The Movement for Fairness in Government filed a request
asking the High Court for permission to state its position in
the longstanding case on the validity of municipal ordinances
limiting the sale of pork and pork products in the downtown
areas of Tiberius, Beit Shemesh and Carmiel.
The Movement is asking to use a procedure rare in Israel, in
practice primarily in the US, whereby an organization seeking
to express its stance on an issue being heard before the High
Court submits a request as an amicus curiae ("a friend
of the court") in order to present a position supporting one
of the two sides in the case. In order to support its moral
case rejecting pork on the basis of its national symbolism,
the Movement for Fairness in Government added the opinions of
several public figures and rabbonim.
HaRav Mordechai Neugershal, a senior lecturer at Yahadut
Mizavit Acher ("Judaism from a Different Angle"), wrote an
opinion submitted to the High Court that pork was a symbol of
inter-fraternal dispute. "Is there any need to expand on why
our heart trembles so when history repeats itself and once
again pork is digging its claws into the city street while
brothers fight one another? Pork has become a symbol of the
tremendous bloodletting that spilled the blood of the Jewish
people in Europe throughout history, including the river of
blood spilled in the 1940s . . . All this, according to
Jewish tradition, was the work of the Edomites, whose symbol
is the pig. Could there be any greater national shame than
for a people to sever itself from its symbols and from
its past? Is there anybody who has the authority to erase
from memory the Jewish blood that was spilled like water
throughout history?"
Later in his opinion HaRav Neugershal writes, "As the son of
a family of Holocaust survivors, some of whom remained there
among the mounds of ashes, as a descendant of the victims of
the Cossack pogroms of 1648-49, blood libels, inquisitions
and autos-da-fe, I studied Jewish history and I know pork
symbolized these abominations in the eyes of all past
generations of Jews. I do not have the power to prevent the
masses of Jews in Eretz Yisroel from dissociating themselves
from these symbols and their meaning. But I do have the power
to demand legal protection from the deeply emotional blow . .
.
"The law dealing with pork is not a religious law. Pork is a
national symbol, like the swastika. A factory that produces
shirts, pins, ties, etc. bearing a printed swastika would
definitely be prohibited from selling [the product] in the
heart of the city or in any other place. The principle of
freedom of enterprise would be irrelevant in such a case
because clearly this would be a blow to elementary
sensitivities, for under the banner of this symbol so many
atrocities were perpetrated. Certainly this is a severe blow
to Holocaust survivors and their descendants and relatives
and anybody who views himself as belonging to the Jewish
people."
In conclusion HaRav Neugershal writes, I would expect our
guests who were received so graciously by us (including
sal klita, citizenship, etc.), whether they are Jewish
or not, whether or not they have an interest in Jewish
tradition, to respect our values and refrain from hurting our
sensitivities. And now that they are bringing pork into city
centers, the blow is many times worse. Would it be permitted
to tear the national flag in public without anybody voicing a
word of protest? How can we expect new symbols to be accorded
respect if the State itself and its laws, in the name of one
of the other principles, flagrantly scorns the old ones?"

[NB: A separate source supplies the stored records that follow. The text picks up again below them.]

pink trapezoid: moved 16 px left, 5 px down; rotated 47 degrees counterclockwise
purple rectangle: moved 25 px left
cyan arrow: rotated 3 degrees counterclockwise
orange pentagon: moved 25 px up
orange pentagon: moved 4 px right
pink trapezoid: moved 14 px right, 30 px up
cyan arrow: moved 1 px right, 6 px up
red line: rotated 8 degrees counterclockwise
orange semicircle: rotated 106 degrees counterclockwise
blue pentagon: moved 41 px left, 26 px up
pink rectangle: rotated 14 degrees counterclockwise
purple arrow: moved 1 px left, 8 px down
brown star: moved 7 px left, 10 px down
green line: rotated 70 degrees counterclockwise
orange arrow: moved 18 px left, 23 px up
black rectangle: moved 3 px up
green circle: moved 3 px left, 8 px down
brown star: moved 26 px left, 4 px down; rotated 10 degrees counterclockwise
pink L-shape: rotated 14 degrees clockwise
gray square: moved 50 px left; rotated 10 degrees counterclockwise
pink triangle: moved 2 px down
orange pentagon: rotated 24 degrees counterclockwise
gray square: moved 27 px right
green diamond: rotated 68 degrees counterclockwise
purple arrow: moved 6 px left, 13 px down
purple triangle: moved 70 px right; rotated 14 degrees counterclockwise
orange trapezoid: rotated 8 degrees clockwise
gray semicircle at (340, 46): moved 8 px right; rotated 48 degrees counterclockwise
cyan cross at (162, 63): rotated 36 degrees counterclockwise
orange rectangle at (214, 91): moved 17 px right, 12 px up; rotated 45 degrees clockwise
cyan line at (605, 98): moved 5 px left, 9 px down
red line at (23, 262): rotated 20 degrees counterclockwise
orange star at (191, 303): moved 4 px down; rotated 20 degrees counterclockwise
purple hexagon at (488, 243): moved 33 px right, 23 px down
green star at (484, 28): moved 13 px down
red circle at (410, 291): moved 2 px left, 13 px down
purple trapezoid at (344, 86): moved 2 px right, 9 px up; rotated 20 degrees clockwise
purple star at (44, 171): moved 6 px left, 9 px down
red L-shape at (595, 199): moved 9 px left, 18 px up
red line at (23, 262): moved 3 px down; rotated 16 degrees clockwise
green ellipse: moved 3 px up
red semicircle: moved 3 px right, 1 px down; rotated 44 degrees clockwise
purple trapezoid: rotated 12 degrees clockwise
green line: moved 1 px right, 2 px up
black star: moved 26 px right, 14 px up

The request by the Movement for Fairness in Government to
join the petition claims that the High Court determined
immigrants from the former Soviet Union who arrived during
the 90s are associated with the eating of pork and that the
vast majority of this sector consumes the non-kosher meat.
"No evidence of this has been laid before the court," notes
the request. "No statistical figures have been generated
showing the rate of pork consumption among immigrants from
the former Soviet Union is greater than the rate in the
general population, and if so, how much greater. Neither has
a distinction been demonstrated between the immigrants from
Russia and the Ukraine, for instance, and the immigrants from
Caucasus lands who are mostly traditional Jews."
The request has not yet received a reply. The judges are
currently engaged in writing a response to petitions filed
against local authorities that did not permit the sale of non-
kosher meat within their jurisdictions.